Edit the entries so that each "casillas" becomes "celdas", and keep every other part the same.

--- Start of Available data ---

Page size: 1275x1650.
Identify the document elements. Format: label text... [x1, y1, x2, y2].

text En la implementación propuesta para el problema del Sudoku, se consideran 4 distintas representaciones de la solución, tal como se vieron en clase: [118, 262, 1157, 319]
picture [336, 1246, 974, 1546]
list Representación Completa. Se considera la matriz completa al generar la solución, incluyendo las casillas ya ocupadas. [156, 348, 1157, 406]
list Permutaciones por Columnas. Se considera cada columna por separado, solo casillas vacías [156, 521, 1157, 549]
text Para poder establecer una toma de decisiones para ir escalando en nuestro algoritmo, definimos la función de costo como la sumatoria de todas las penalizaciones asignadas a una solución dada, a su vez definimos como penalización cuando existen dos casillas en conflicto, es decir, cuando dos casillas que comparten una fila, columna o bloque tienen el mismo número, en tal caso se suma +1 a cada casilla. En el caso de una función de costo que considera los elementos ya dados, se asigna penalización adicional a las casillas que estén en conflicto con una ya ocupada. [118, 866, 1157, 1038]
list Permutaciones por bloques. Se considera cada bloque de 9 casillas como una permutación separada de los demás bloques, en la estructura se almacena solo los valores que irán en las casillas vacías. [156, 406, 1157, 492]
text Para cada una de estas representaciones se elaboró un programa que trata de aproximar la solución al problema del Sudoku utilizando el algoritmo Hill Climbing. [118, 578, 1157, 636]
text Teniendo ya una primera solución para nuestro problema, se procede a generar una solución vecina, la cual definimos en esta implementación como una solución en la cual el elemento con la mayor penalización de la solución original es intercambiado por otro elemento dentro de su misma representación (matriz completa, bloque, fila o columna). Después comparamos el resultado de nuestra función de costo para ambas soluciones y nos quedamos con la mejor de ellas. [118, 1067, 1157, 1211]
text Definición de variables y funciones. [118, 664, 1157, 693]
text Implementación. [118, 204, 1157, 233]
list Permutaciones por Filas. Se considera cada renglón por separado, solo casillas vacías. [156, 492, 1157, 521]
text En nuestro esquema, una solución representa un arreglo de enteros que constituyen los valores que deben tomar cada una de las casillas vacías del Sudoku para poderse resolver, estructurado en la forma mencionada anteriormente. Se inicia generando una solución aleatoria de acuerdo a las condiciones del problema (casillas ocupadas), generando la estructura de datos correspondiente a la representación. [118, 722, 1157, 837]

--- End of Available data ---

» **Expected answer**:
Page size: 1275x1650.
Identify the document elements. Format: label text... [x1, y1, x2, y2].

text En la implementación propuesta para el problema del Sudoku, se consideran 4 distintas representaciones de la solución, tal como se vieron en clase: [118, 262, 1157, 319]
picture [336, 1246, 974, 1546]
list Representación Completa. Se considera la matriz completa al generar la solución, incluyendo las celdas ya ocupadas. [156, 348, 1157, 406]
list Permutaciones por Columnas. Se considera cada columna por separado, solo celdas vacías [156, 521, 1157, 549]
text Para poder establecer una toma de decisiones para ir escalando en nuestro algoritmo, definimos la función de costo como la sumatoria de todas las penalizaciones asignadas a una solución dada, a su vez definimos como penalización cuando existen dos celdas en conflicto, es decir, cuando dos celdas que comparten una fila, columna o bloque tienen el mismo número, en tal caso se suma +1 a cada casilla. En el caso de una función de costo que considera los elementos ya dados, se asigna penalización adicional a las celdas que estén en conflicto con una ya ocupada. [118, 866, 1157, 1038]
list Permutaciones por bloques. Se considera cada bloque de 9 celdas como una permutación separada de los demás bloques, en la estructura se almacena solo los valores que irán en las celdas vacías. [156, 406, 1157, 492]
text Para cada una de estas representaciones se elaboró un programa que trata de aproximar la solución al problema del Sudoku utilizando el algoritmo Hill Climbing. [118, 578, 1157, 636]
text Teniendo ya una primera solución para nuestro problema, se procede a generar una solución vecina, la cual definimos en esta implementación como una solución en la cual el elemento con la mayor penalización de la solución original es intercambiado por otro elemento dentro de su misma representación (matriz completa, bloque, fila o columna). Después comparamos el resultado de nuestra función de costo para ambas soluciones y nos quedamos con la mejor de ellas. [118, 1067, 1157, 1211]
text Definición de variables y funciones. [118, 664, 1157, 693]
text Implementación. [118, 204, 1157, 233]
list Permutaciones por Filas. Se considera cada renglón por separado, solo celdas vacías. [156, 492, 1157, 521]
text En nuestro esquema, una solución representa un arreglo de enteros que constituyen los valores que deben tomar cada una de las celdas vacías del Sudoku para poderse resolver, estructurado en la forma mencionada anteriormente. Se inicia generando una solución aleatoria de acuerdo a las condiciones del problema (celdas ocupadas), generando la estructura de datos correspondiente a la representación. [118, 722, 1157, 837]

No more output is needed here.